The terse notification of his death was typical of that dreadful time in history. It comprised one sheet of paper, with the formal acknowledgment that he had been “killed by enemy action”. This was followed by the message: “I am to express the sympathy and regret of the Army Council at the death of the soldier in his Country’s service.”

The letter, which was dispatched to his mother at 51 Taylor Terrace in Gateshead, was one of tens of thousands issued between 1939 and 1945.

Bedford Road was one of the areas worst affected during the Aberdeen Blitz in 1943. Pic: AJL.

The raid had particularly grim consequences for those in the Bedford Road area, which was obliterated in a few minutes. And it was the catalyst for one of the worst civilian outrages in the Granite City when the Cox family, comprising mother Williamina, aged 22, and her three children, Freda, three, Frederick, 17 months and John, five months, were all killed at their home at 60 Bedford Place.

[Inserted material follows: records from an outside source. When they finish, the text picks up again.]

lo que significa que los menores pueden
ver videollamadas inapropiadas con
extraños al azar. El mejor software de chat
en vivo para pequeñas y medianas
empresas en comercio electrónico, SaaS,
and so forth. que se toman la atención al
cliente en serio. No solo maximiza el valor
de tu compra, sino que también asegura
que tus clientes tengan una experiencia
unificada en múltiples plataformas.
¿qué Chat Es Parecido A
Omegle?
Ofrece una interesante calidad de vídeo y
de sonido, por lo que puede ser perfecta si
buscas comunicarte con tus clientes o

Their fate was only confirmed the following morning when search parties and officials discovered that many houses had been reduced to a grievous pile of rubble and ash, with no sign of those who had once lived there.

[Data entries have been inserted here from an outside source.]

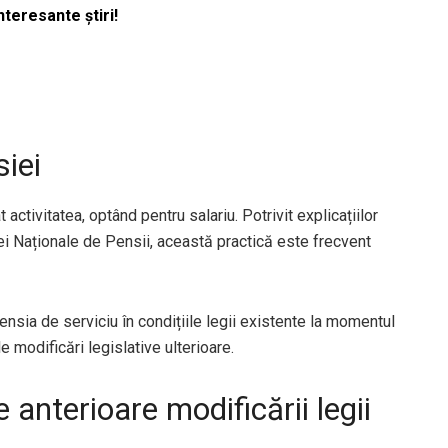
nteresante știri!
siei
activitatea, optând pentru salariu. Potrivit explicațiilor
ei Naționale de Pensii, această practică este frecvent
nsia de serviciu în condițiile legii existente la momentul
e modificări legislative ulterioare.
 anterioare modificării legii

It was a heavy toll to bear

Other families were rocked over a longer period. Private Richard Wilson was one of the first PoWs to return home to Claremont Street from the Far East in October 1945. But, as the Aberdeen Journal reported, his sense of relief was soon mingled with sorrow.

The paper said: “Not until he arrived back in the city did he learn that, during his captivity, his brother, David, had died a prisoner in the Middle East; his sister, Georgina, had perished as a result of an accident while serving with the ATS in North Africa; and another sister, Mrs Lowson, had died at her home.

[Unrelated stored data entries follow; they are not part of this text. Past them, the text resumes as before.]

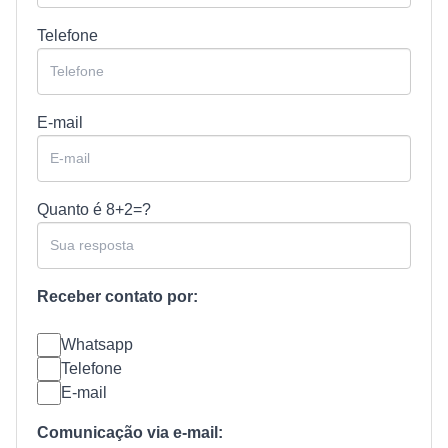
Telefone
E-mail
Quanto é
8+2=?
Receber contato por:
Whatsapp
Telefone
E-mail
Comunicação via e-mail:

“Within a fortnight of Mrs Lowson’s death, the parents, Mr and Mrs William Wilson, lost their home at 425 George Street, in the Aberdeen Blitz.

“Understandably, the family reunion was tinged with sadness.”

Bomb damage near Causewayend Church during the Aberdeen Blitz in 1943.

Despite the devastation, there were tales of heroism, stoicism and miraculous escapes.

One Bedford Road resident, Albert Adams, told the Evening Express how he dashed through machine gun fire with his two young children to reach safety.

He said: “The bullets were flying furiously. I crawled into the ash house on my way to the shelter for protection, but when I looked up, there was no roof.

“It was no place for us, and we made a dash to the shelter and safety.”

It was only once the dust has settled that the scale of the death toll became obvious. And, as you might expect, Aberdeen was a very sombre place in the weeks ahead.

Hundreds of people lined the streets to honour the fallen in the Aberdeen Blitz in 1943. Pic: AJL.

There is one particularly poignant photograph that shows the cortege of army vehicles taking some of the blitz victims from Bedford Road and Cattofield down Seaforth Road to the Trinity Cemetery on May 2 1943.

As they slowly advanced, their heads bowed, hundreds of Aberdonians lined the streets in silent tribute to the 98 civilian fatalities, many of whom were killed in their own homes. And many said a prayer that they had been spared. Because there really was a completely random element to whether people lived or died.

Consider the case of one resident on Stafford Street – who was unharmed in the first wave of attacks – but after returning to his tenement flat to collect his prized Great War medals, a second incendiary device struck the building and he was never seen again.

It was a lottery as to who lived

As Peter Nicol told the Press and Journal in 1993: “My daughter, aged six, was seriously ill in the Aberdeen Hospital for Sick Children. We had been asked to be near at hand, to be on call, so we were living with friends in Cattofield.

“However, Cattofield not only had a rain of bombs, but the street was raked by a hail of bullets. The windows were blown in and the lights went out, but our hosts’ small son – who was around seven or eight – had his arm around my wife’s shoulder and was saying: ‘It’s going to be all right, don’t worry’.

“When it was over, I ran out to get to the hospital as quickly as possible. What a scene of devastation hit my eyes – the house next door had simply disappeared.”